One of the most important elements of a complete estate plan is a power of attorney. With this document, you grant authority to a trusted individual to handle your financial and legal matters if you should become incapacitated or unable to manage them on your own.
A power of attorney is one of several estate planning documents that can benefit you before your death. In fact, once you pass away, your powers of attorney expire, and your chosen agent no longer has authority. However, while the document is valid, you want to be certain it serves you in the best possible manner. This begins with understanding how a power of attorney works and dispelling any myths or misunderstandings you may have.
Setting the record straight
One common misunderstanding about powers of attorney is that your loved ones can seek this authority when you are no longer able to act on your own behalf. However, if you are unconscious or incapacitated, the time to execute a power of attorney has passed. You must have certain levels of competence to execute various legal documents, so your loved ones will likely have to obtain a court order to handle your finances while you are unwell.
Having to take the matter to court, along with any disputes about your wishes that may arise among your loved ones, will be expensive and time consuming. Nevertheless, you may hesitate to execute a power of attorney because of a justifiable fear that your chosen agent will take away all your personal control. However, the following facts may put your mind at ease:
- Giving someone power of attorney does not automatically grant that person the right to take action.
- Your agent’s fiduciary duties obligate him or her to act only in your best interests.

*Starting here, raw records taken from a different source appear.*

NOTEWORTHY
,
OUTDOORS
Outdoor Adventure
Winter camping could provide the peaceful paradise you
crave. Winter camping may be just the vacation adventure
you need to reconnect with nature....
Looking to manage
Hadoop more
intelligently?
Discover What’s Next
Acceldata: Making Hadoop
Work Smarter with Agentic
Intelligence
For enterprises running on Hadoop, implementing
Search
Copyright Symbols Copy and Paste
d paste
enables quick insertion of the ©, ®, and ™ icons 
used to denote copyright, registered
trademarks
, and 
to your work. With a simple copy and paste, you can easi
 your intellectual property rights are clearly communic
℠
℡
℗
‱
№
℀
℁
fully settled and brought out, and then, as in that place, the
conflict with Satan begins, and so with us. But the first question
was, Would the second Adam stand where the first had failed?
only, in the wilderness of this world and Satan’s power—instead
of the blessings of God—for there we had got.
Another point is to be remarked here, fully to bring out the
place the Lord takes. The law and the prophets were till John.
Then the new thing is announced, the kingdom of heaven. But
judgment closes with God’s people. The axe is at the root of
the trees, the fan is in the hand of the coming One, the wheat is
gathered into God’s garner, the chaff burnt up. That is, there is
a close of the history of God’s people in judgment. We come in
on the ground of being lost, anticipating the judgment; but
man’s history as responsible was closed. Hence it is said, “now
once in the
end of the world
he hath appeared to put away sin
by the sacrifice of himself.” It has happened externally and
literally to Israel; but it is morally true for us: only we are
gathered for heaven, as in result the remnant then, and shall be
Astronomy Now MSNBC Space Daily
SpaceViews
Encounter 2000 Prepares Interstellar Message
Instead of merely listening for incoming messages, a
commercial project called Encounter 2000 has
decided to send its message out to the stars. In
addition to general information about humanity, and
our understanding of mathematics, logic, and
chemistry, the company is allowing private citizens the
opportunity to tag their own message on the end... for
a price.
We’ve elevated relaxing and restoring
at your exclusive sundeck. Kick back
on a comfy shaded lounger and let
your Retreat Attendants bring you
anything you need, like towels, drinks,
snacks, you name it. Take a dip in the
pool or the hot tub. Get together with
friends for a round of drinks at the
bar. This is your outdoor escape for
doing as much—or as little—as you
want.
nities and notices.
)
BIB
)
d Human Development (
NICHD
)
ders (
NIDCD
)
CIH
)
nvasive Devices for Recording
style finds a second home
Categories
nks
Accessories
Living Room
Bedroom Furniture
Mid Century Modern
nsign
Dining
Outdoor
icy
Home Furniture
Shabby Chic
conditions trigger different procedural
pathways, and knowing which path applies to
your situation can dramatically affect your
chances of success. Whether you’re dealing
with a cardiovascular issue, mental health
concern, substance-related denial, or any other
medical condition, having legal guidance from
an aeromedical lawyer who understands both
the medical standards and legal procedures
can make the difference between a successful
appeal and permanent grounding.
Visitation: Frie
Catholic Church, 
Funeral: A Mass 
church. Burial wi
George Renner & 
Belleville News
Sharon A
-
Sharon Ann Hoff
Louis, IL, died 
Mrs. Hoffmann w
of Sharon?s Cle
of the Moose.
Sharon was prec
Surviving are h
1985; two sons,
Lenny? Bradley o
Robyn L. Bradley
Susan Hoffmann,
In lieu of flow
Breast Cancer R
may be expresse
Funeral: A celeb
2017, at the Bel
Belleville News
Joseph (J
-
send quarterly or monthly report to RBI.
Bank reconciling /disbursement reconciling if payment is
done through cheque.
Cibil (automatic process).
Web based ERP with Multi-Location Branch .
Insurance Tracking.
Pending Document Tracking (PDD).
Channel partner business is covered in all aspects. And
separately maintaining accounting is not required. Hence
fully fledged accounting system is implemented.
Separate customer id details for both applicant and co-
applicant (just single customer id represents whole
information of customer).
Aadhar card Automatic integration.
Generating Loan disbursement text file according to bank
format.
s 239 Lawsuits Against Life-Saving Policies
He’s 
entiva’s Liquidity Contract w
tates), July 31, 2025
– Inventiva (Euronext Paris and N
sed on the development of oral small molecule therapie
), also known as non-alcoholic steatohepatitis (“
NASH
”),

- While the law protects you from unscrupulous or overzealous agents, you can help yourself by choosing your agent carefully and without emotion.
- You can draft your power of attorney documents to limit the authority of your agent to certain powers.
- You may wish to include an advance health care directive or authorize a separate agent to handle your medical decisions if you are unable to.
If you have concerns that signing a power of attorney will place you at the mercy of your agent, you should avoid online, do-it-yourself documents. These are vague and may not comply with New Jersey law. It is just such a situation that could allow for the misinterpretation of your intentions or the abuse of authority by your agent. Instead, seeking the advice of an attorney will improve the chances that your estate plan will meet your goals and your powers of attorney will have only the authority you grant.